Finding your place in this country as an African-American man is a tough process. Arguments, disapproval and the loss of friends are common byproducts.

In a country that held your ancestors captive for more than 200 years legally,  African-American opinions may differ from others.

Common responses when American slavery include, “You didn’t live through slavery, why do you still care about it,” “Get over it,” and “It happened 150 years ago, forget about it.” But is it that simple?

After studying the DNA of Holocaust survivors and their children, Rachel Yehuda, who led a research team at New York’s Mount Sinai Hospital, may have uncovered an answer to that question.

By studying children of 32 individuals who were either held in concentration camps or in hiding during World War II, the team found that traumatic events could alter genetic make-up.

Prior to this test, researchers knew experiences could effect the genetics of the person who experienced them. This test, however, introduced evidence that the experiences of people’s parents can genetically effect their children.

After studying the genetics of the children of the survivors, the study found they had an increased chance of developing stress disorders.

“The gene changes in the children could only be attributed to Holocaust exposure in the parents,” Yehuda said in the study.

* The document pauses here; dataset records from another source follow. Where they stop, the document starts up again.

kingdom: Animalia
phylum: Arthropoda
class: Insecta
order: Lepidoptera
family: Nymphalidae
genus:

This is not the only study showing where experiences and fears can be passed down genetically. Scientists at Emory University, Brian G. Dias and Kerry J. Ressler, trained mice to be scared of the smell of cherry blossom, giving the mice a small electric shock every time the smell was introduced. This caused the mice to pair the smell of cherry blossom with fear.

The offspring of these mice had the same reaction to the smell, even though they had no negative experience with the smell. The effect was noticed in the offspring of the offspring of the original mice.

This research gives evidence that the descendants of slaves cannot simply forget about slavery. The trauma of their ancestors could affect their life everyday. Along with  250 years of slavery, being treated as subhuman, and all of the other atrocities that came with legal slavery are hard to wipe from memory.

Epigenetic inheritance can show how slavery can never be truly forgotten.